I'd like the entries that follow repeated exactly, with the pictures left out.

> **Information shown**
══════

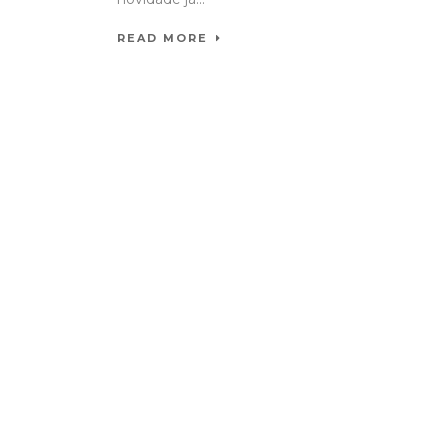
READ MORE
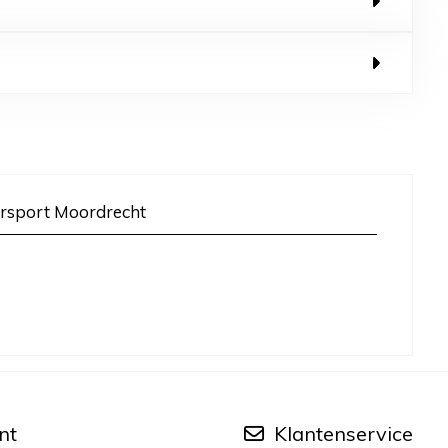
rsport Moordrecht
nt
Klantenservice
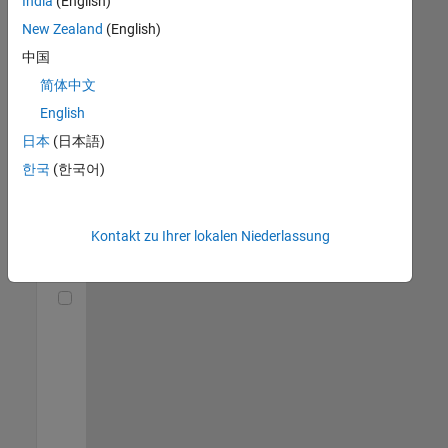
India
(English)
(m/f/d)
DE-München
|
New Zealand
(English)
Technical Sales
中国
Engineering |
Berufserfahrene
简体中文
English
Senior Utilities and Energy Market Developer (m/f/d)
Senior Utilities
and Energy
日本
(日本語)
Market
한국
(한국어)
Developer
(m/f/d)
DE-München
|
Industry
Kontakt zu Ihrer lokalen Niederlassung
Marketing |
Berufserfahrene
Technical Account Manager - Energy Transformation (m/f/d
Technical
Account
Manager -
Energy
Transformation
(m/f/d)
DE-München
|
Technical Sales
Engineering |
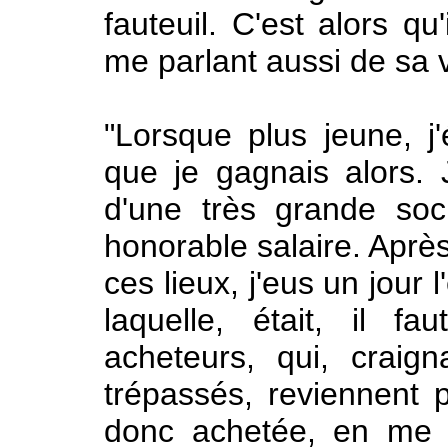
fauteuil. C'est alors qu
me parlant aussi de sa v
"Lorsque plus jeune, j'
que je gagnais alors. 
d'une très grande soc
honorable salaire. Après
ces lieux, j'eus un jour 
laquelle, était, il f
acheteurs, qui, craig
trépassés, reviennent p
donc achetée, en me p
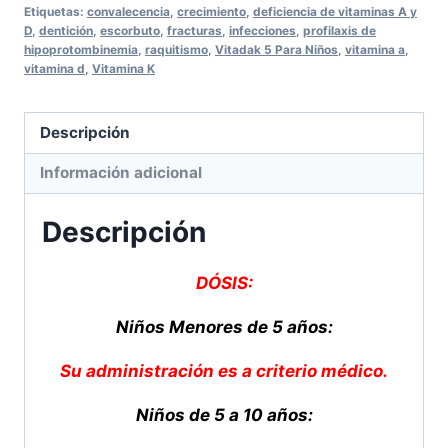
cantidad
Etiquetas:
convalecencia
,
crecimiento
,
deficiencia de vitaminas A y
D
,
dentición
,
escorbuto
,
fracturas
,
infecciones
,
profilaxis de
hipoprotombinemia
,
raquitismo
,
Vitadak 5 Para Niños
,
vitamina a
,
vitamina d
,
Vitamina K
Descripción
Información adicional
Descripción
DÓSIS:
Niños Menores de 5 años:
Su administración es a criterio médico.
Niños de 5 a 10 años:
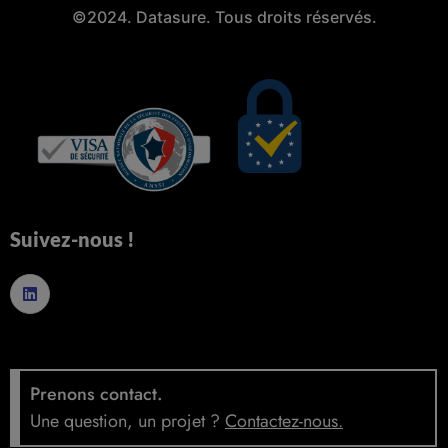
©2024. Datasure. Tous droits réservés.
Suivez-nous !
Prenons contact.
Une question, un projet ?
Contactez-nous
.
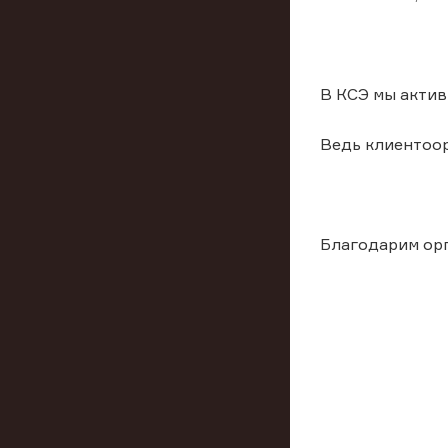
В КСЭ мы актив
Ведь клиентоор
Благодарим орг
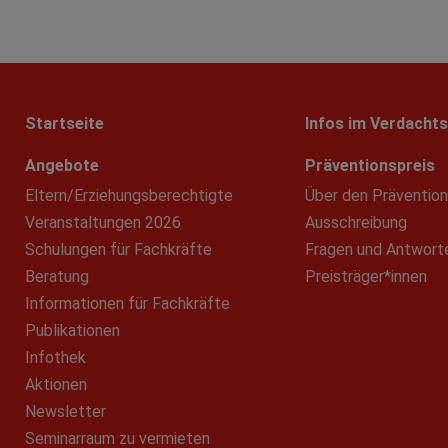
Startseite
Infos im Verdachts
Angebote
Präventionspreis
Eltern/Erziehungsberechtigte
Über den Prävention
Veranstaltungen 2026
Ausschreibung
Schulungen für Fachkräfte
Fragen und Antwort
Beratung
Preisträger*innen
Informationen für Fachkräfte
Publikationen
Infothek
Aktionen
Newsletter
Seminarraum zu vermieten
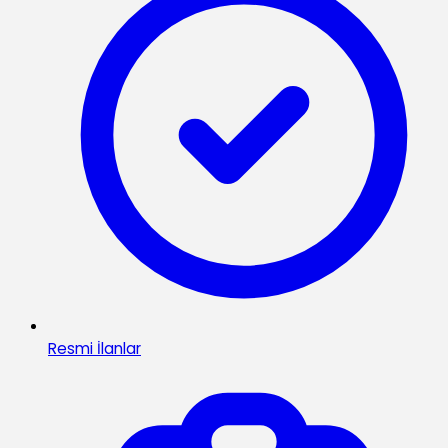
Resmi İlanlar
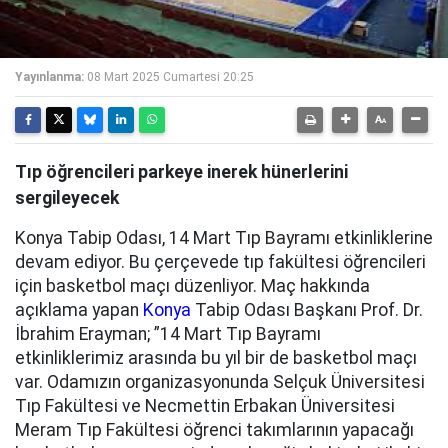
Yayınlanma:
08 Mart 2025 Cumartesi 20:25
Tıp öğrencileri parkeye inerek hünerlerini
sergileyecek
Konya Tabip Odası, 14 Mart Tıp Bayramı etkinliklerine
devam ediyor. Bu çerçevede tıp fakültesi öğrencileri
için basketbol maçı düzenliyor. Maç hakkında
açıklama yapan
Konya
Tabip Odası Başkanı Prof. Dr.
İbrahim Erayman; ”14 Mart Tıp Bayramı
etkinliklerimiz arasında bu yıl bir de basketbol maçı
var. Odamızın organizasyonunda Selçuk Üniversitesi
Tıp Fakültesi ve Necmettin Erbakan Üniversitesi
Meram Tıp Fakültesi öğrenci takımlarının yapacağı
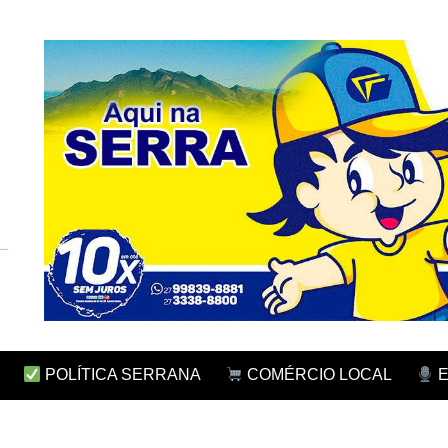
POLÍTICA SERRANA
COMÉRCIO LOCAL
E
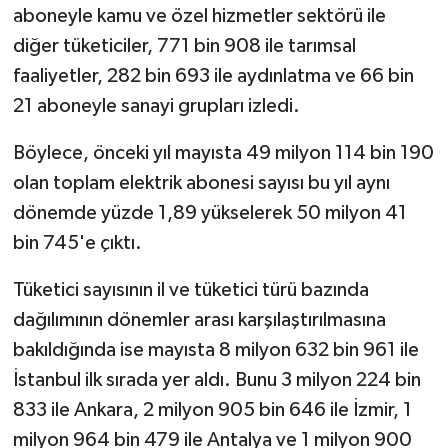
aboneyle kamu ve özel hizmetler sektörü ile
diğer tüketiciler, 771 bin 908 ile tarımsal
Bitlis Müftülüğü
Sağlık
faaliyetler, 282 bin 693 ile aydınlatma ve 66 bin
Bolu Müftülüğü
Makaleler
21 aboneyle sanayi grupları izledi.
Burdur Müftülüğü
Ekonomi
Böylece, önceki yıl mayısta 49 milyon 114 bin 190
olan toplam elektrik abonesi sayısı bu yıl aynı
Bursa Müftülüğü
Duyurular
dönemde yüzde 1,89 yükselerek 50 milyon 41
bin 745'e çıktı.
Çanakkale Müftülüğü
Podcast
Tüketici sayısının il ve tüketici türü bazında
Çankırı Müftülüğü
Bilim, Teknoloji
dağılımının dönemler arası karşılaştırılmasına
bakıldığında ise mayısta 8 milyon 632 bin 961 ile
Çorum Müftülüğü
Biyografiler
İstanbul ilk sırada yer aldı. Bunu 3 milyon 224 bin
Denizli Müftülüğü
Diyanet TV
833 ile Ankara, 2 milyon 905 bin 646 ile İzmir, 1
milyon 964 bin 479 ile Antalya ve 1 milyon 900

══════

> **Task answer**
READ MORE
rsport Moordrecht
nt
Klantenservice
India
(English)
(m/f/d)
DE-München
|
New Zealand
(English)
Technical Sales
中国
Engineering |
Berufserfahrene
简体中文
English
Senior Utilities and Energy Market Developer (m/f/d)
Senior Utilities
and Energy
日本
(日本語)
Market
한국
(한국어)
Developer
(m/f/d)
DE-München
|
Industry
Kontakt zu Ihrer lokalen Niederlassung
Marketing |
Berufserfahrene
Technical Account Manager - Energy Transformation (m/f/d
Technical
Account
Manager -
Energy
Transformation
(m/f/d)
DE-München
|
Technical Sales
Engineering |
fauteuil. C'est alors qu
me parlant aussi de sa v
"Lorsque plus jeune, j'
que je gagnais alors. 
d'une très grande soc
honorable salaire. Après
ces lieux, j'eus un jour 
laquelle, était, il f
acheteurs, qui, craig
trépassés, reviennent p
donc achetée, en me p
cantidad
Etiquetas:
convalecencia
,
crecimiento
,
deficiencia de vitaminas A y
D
,
dentición
,
escorbuto
,
fracturas
,
infecciones
,
profilaxis de
hipoprotombinemia
,
raquitismo
,
Vitadak 5 Para Niños
,
vitamina a
,
vitamina d
,
Vitamina K
Descripción
Información adicional
Descripción
DÓSIS:
Niños Menores de 5 años:
Su administración es a criterio médico.
Niños de 5 a 10 años:
©2024. Datasure. Tous droits réservés.
Suivez-nous !
Prenons contact.
Une question, un projet ?
Contactez-nous
.
В КСЭ мы актив
Ведь клиентоор
Благодарим орг
Startseite
Infos im Verdachts
Angebote
Präventionspreis
Eltern/Erziehungsberechtigte
Über den Prävention
Veranstaltungen 2026
Ausschreibung
Schulungen für Fachkräfte
Fragen und Antwort
Beratung
Preisträger*innen
Informationen für Fachkräfte
Publikationen
Infothek
Aktionen
Newsletter
Seminarraum zu vermieten
Resmi İlanlar
Yayınlanma:
08 Mart 2025 Cumartesi 20:25
Tıp öğrencileri parkeye inerek hünerlerini
sergileyecek
Konya Tabip Odası, 14 Mart Tıp Bayramı etkinliklerine
devam ediyor. Bu çerçevede tıp fakültesi öğrencileri
için basketbol maçı düzenliyor. Maç hakkında
açıklama yapan
Konya
Tabip Odası Başkanı Prof. Dr.
İbrahim Erayman; ”14 Mart Tıp Bayramı
etkinliklerimiz arasında bu yıl bir de basketbol maçı
var. Odamızın organizasyonunda Selçuk Üniversitesi
Tıp Fakültesi ve Necmettin Erbakan Üniversitesi
Meram Tıp Fakültesi öğrenci takımlarının yapacağı
POLÍTICA SERRANA
COMÉRCIO LOCAL
E
aboneyle kamu ve özel hizmetler sektörü ile
diğer tüketiciler, 771 bin 908 ile tarımsal
Bitlis Müftülüğü
Sağlık
faaliyetler, 282 bin 693 ile aydınlatma ve 66 bin
Bolu Müftülüğü
Makaleler
21 aboneyle sanayi grupları izledi.
Burdur Müftülüğü
Ekonomi
Böylece, önceki yıl mayısta 49 milyon 114 bin 190
olan toplam elektrik abonesi sayısı bu yıl aynı
Bursa Müftülüğü
Duyurular
dönemde yüzde 1,89 yükselerek 50 milyon 41
bin 745'e çıktı.
Çanakkale Müftülüğü
Podcast
Tüketici sayısının il ve tüketici türü bazında
Çankırı Müftülüğü
Bilim, Teknoloji
dağılımının dönemler arası karşılaştırılmasına
bakıldığında ise mayısta 8 milyon 632 bin 961 ile
Çorum Müftülüğü
Biyografiler
İstanbul ilk sırada yer aldı. Bunu 3 milyon 224 bin
Denizli Müftülüğü
Diyanet TV
833 ile Ankara, 2 milyon 905 bin 646 ile İzmir, 1
milyon 964 bin 479 ile Antalya ve 1 milyon 900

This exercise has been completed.